The Democratic Party consistently bypasses the conditions of the economy and material hardships as the basis of their political program; not addressing the universal grievances of lower class, ordinary people, instead fixating on particular cultural conflicts–greater representation–that revolve around gender, sex, and ethnic/racial identity. By avoiding this haunting specter of class struggle, they increasingly diminish the remaining sectors of the working class who still vote for them. The double-bind in this situation is the mainstream Left’s negation of class mobilization, and their abstaining from proper engagement within the Political as a fierce antagonistic force pitted against their opponent striving for state power.
In light of this, the fetishist disavowal being committed by the liberal establishment is the refusal to take responsibility for their own defeats and their predictable scapegoating of minorities–Hispanic, Black, Arabic–who vote Republican, white workers being racist or sexist or too ignorant, Russian political interference, and Palestinian solidarity backers. The Leftist elite are fundamentally deprived of any self-reflection, yet this shortcoming is done purposefully on account of their disavowal; allowing them to sustain their foundation of identitarian politics.
What hope therefore, can the eroding authentic Western Left–epitomized by Bernie Sanders, Jeremy Corbyn–give to the despondent and further disappointed leftwing voter base? I argue for two mutually corresponding stances: the Communist-Leninist dictum of ‘try again, fail again, fail better,’ and the assumption of the Courage of Hopelessness. Both posit the possibility of the emancipatory New precisely in the contexts that seem out of hope; the zero-point to reimagine and reformulate our Cause and the goals set forth to accomplish its aims–all organized around the strong opposition to Far Right populism and the inert Center-Left party hegemony.

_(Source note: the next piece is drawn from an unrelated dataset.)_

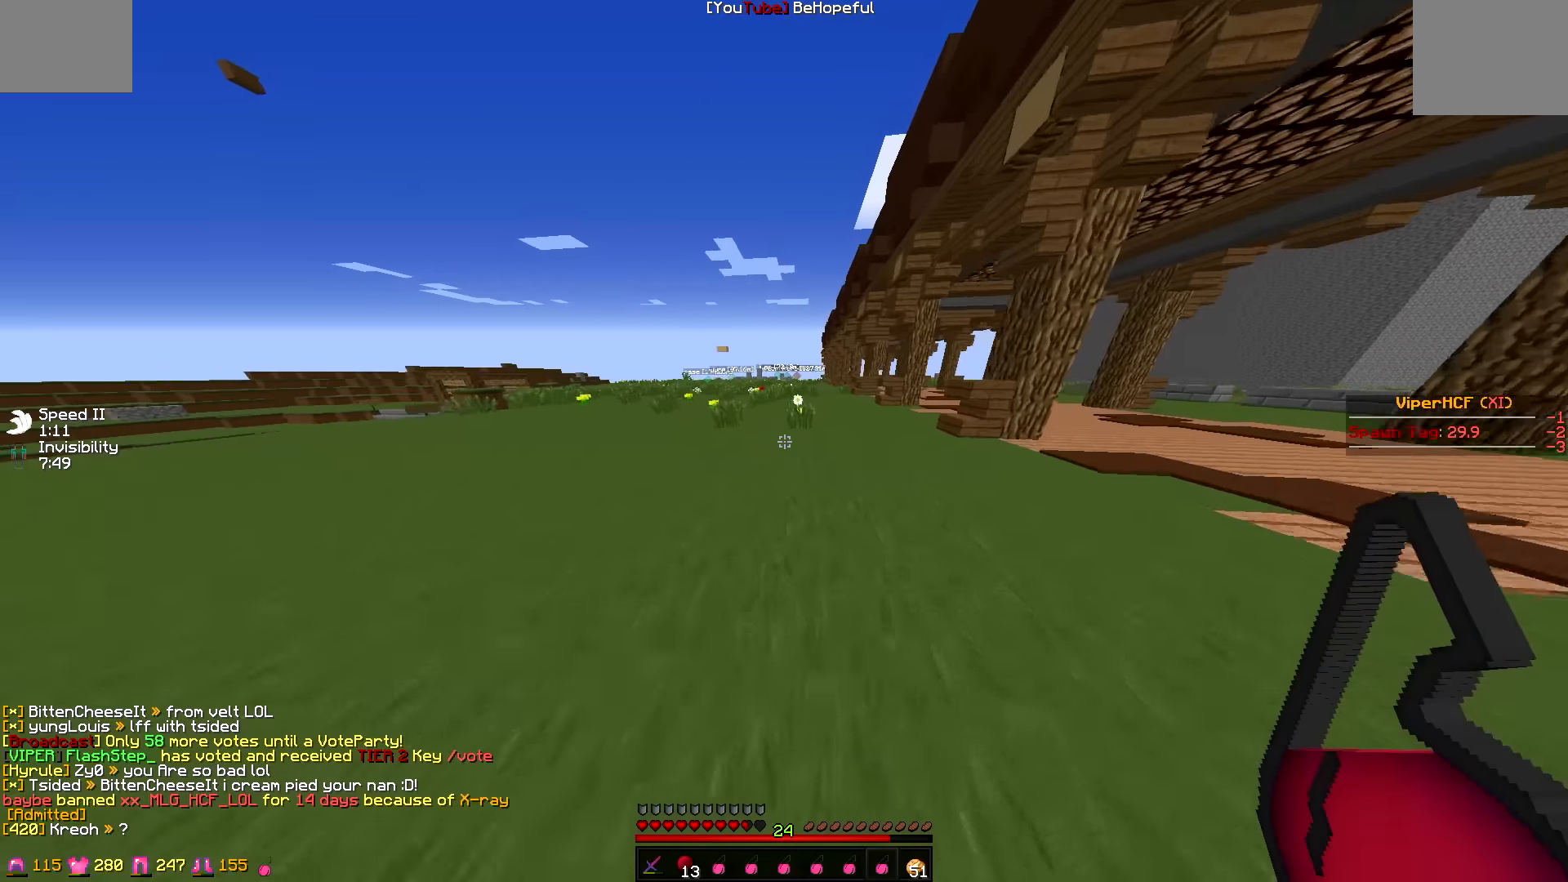
{"keys": ["w"], "events": []}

Structural transformation is always a long-term process; a death drive with no guarantees but only contingent outcomes for the future. To participate in the progressive legacy of achieving emancipation–inclusive of all its difficult work–through collective participation, a movement which doesn’t betray its loyalty to the Cause despite the many reversals and setbacks and defeats–is why hope still abides. Ergo, the radical leftist dictum spotlighted by Max Horkheimer is more true than ever in our epoch: pessimism in theory, optimism in practice.
It was Lenin who best articulated this standpoint: “Communists who have no illusions, who do not give way to despondency, and who preserve their strength and flexibility ‘to begin from the beginning’ over and over again in approaching an extremely difficult task, are not doomed (and in all probability will not perish).”